→ EXERCISE AIM
Return the following from the records below: each line, word for word, starting with the line that contains "5.1. Raw Arabic Resources" and going on through the line that contains "The Buckwalter Lexicon", with nothing outside that range.

(Stored data entries)

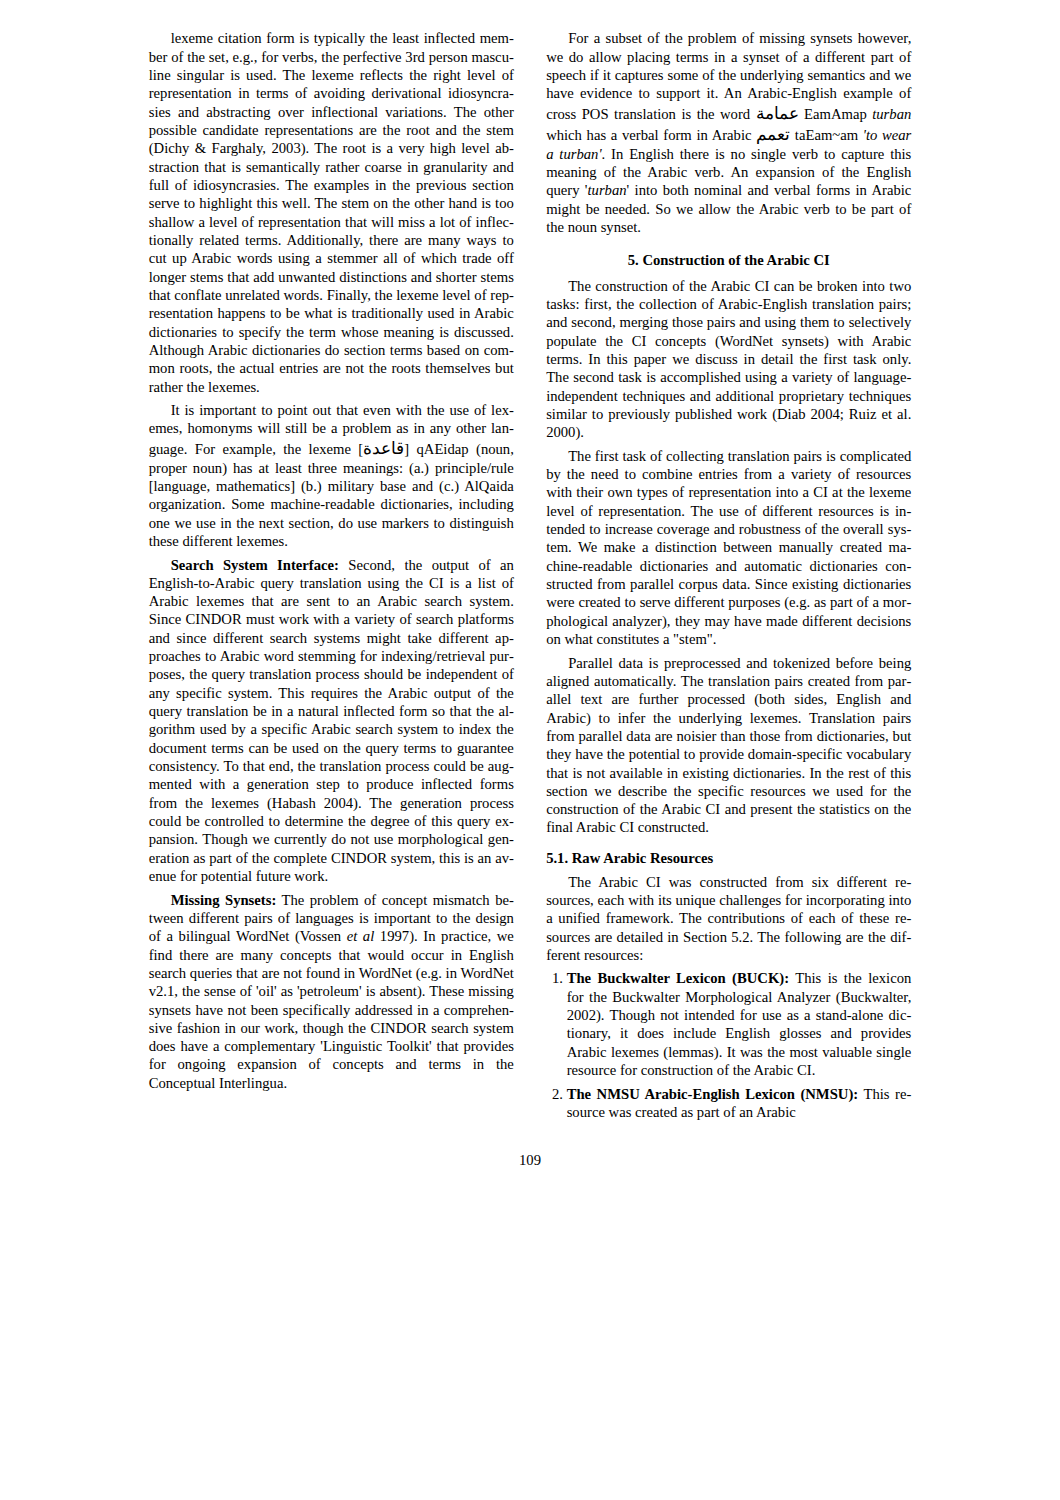lexeme citation form is typically the least inflected member of the set, e.g., for verbs, the perfective 3rd person masculine singular is used. The lexeme reflects the right level of representation in terms of avoiding derivational idiosyncrasies and abstracting over inflectional variations. The other possible candidate representations are the root and the stem (Dichy & Farghaly, 2003). The root is a very high level abstraction that is semantically rather coarse in granularity and full of idiosyncrasies. The examples in the previous section serve to highlight this well. The stem on the other hand is too shallow a level of representation that will miss a lot of inflectionally related terms. Additionally, there are many ways to cut up Arabic words using a stemmer all of which trade off longer stems that add unwanted distinctions and shorter stems that conflate unrelated words. Finally, the lexeme level of representation happens to be what is traditionally used in Arabic dictionaries to specify the term whose meaning is discussed. Although Arabic dictionaries do section terms based on common roots, the actual entries are not the roots themselves but rather the lexemes.
It is important to point out that even with the use of lexemes, homonyms will still be a problem as in any other language. For example, the lexeme [قاعدة] qAEidap (noun, proper noun) has at least three meanings: (a.) principle/rule [language, mathematics] (b.) military base and (c.) AlQaida organization. Some machine-readable dictionaries, including one we use in the next section, do use markers to distinguish these different lexemes.
Search System Interface: Second, the output of an English-to-Arabic query translation using the CI is a list of Arabic lexemes that are sent to an Arabic search system. Since CINDOR must work with a variety of search platforms and since different search systems might take different approaches to Arabic word stemming for indexing/retrieval purposes, the query translation process should be independent of any specific system. This requires the Arabic output of the query translation be in a natural inflected form so that the algorithm used by a specific Arabic search system to index the document terms can be used on the query terms to guarantee consistency. To that end, the translation process could be augmented with a generation step to produce inflected forms from the lexemes (Habash 2004). The generation process could be controlled to determine the degree of this query expansion. Though we currently do not use morphological generation as part of the complete CINDOR system, this is an avenue for potential future work.
Missing Synsets: The problem of concept mismatch between different pairs of languages is important to the design of a bilingual WordNet (Vossen et al 1997). In practice, we find there are many concepts that would occur in English search queries that are not found in WordNet (e.g. in WordNet v2.1, the sense of 'oil' as 'petroleum' is absent). These missing synsets have not been specifically addressed in a comprehensive fashion in our work, though the CINDOR search system does have a complementary 'Linguistic Toolkit' that provides for ongoing expansion of concepts and terms in the Conceptual Interlingua.
For a subset of the problem of missing synsets however, we do allow placing terms in a synset of a different part of speech if it captures some of the underlying semantics and we have evidence to support it. An Arabic-English example of cross POS translation is the word عمامة EamAmap turban which has a verbal form in Arabic تعمم taEam~am 'to wear a turban'. In English there is no single verb to capture this meaning of the Arabic verb. An expansion of the English query 'turban' into both nominal and verbal forms in Arabic might be needed. So we allow the Arabic verb to be part of the noun synset.
5. Construction of the Arabic CI
The construction of the Arabic CI can be broken into two tasks: first, the collection of Arabic-English translation pairs; and second, merging those pairs and using them to selectively populate the CI concepts (WordNet synsets) with Arabic terms. In this paper we discuss in detail the first task only. The second task is accomplished using a variety of language-independent techniques and additional proprietary techniques similar to previously published work (Diab 2004; Ruiz et al. 2000).
The first task of collecting translation pairs is complicated by the need to combine entries from a variety of resources with their own types of representation into a CI at the lexeme level of representation. The use of different resources is intended to increase coverage and robustness of the overall system. We make a distinction between manually created machine-readable dictionaries and automatic dictionaries constructed from parallel corpus data. Since existing dictionaries were created to serve different purposes (e.g. as part of a morphological analyzer), they may have made different decisions on what constitutes a "stem".
Parallel data is preprocessed and tokenized before being aligned automatically. The translation pairs created from parallel text are further processed (both sides, English and Arabic) to infer the underlying lexemes. Translation pairs from parallel data are noisier than those from dictionaries, but they have the potential to provide domain-specific vocabulary that is not available in existing dictionaries. In the rest of this section we describe the specific resources we used for the construction of the Arabic CI and present the statistics on the final Arabic CI constructed.
5.1. Raw Arabic Resources
The Arabic CI was constructed from six different resources, each with its unique challenges for incorporating into a unified framework. The contributions of each of these resources are detailed in Section 5.2. The following are the different resources:
The Buckwalter Lexicon (BUCK): This is the lexicon for the Buckwalter Morphological Analyzer (Buckwalter, 2002). Though not intended for use as a stand-alone dictionary, it does include English glosses and provides Arabic lexemes (lemmas). It was the most valuable single resource for construction of the Arabic CI.
The NMSU Arabic-English Lexicon (NMSU): This resource was created as part of an Arabic
109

→ WRITTEN RESPONSE
5.1. Raw Arabic Resources
The Arabic CI was constructed from six different resources, each with its unique challenges for incorporating into a unified framework. The contributions of each of these resources are detailed in Section 5.2. The following are the different resources:
The Buckwalter Lexicon (BUCK): This is the lexicon for the Buckwalter Morphological Analyzer (Buckwalter, 2002). Though not intended for use as a stand-alone dictionary, it does include English glosses and provides Arabic lexemes (lemmas). It was the most valuable single resource for construction of the Arabic CI.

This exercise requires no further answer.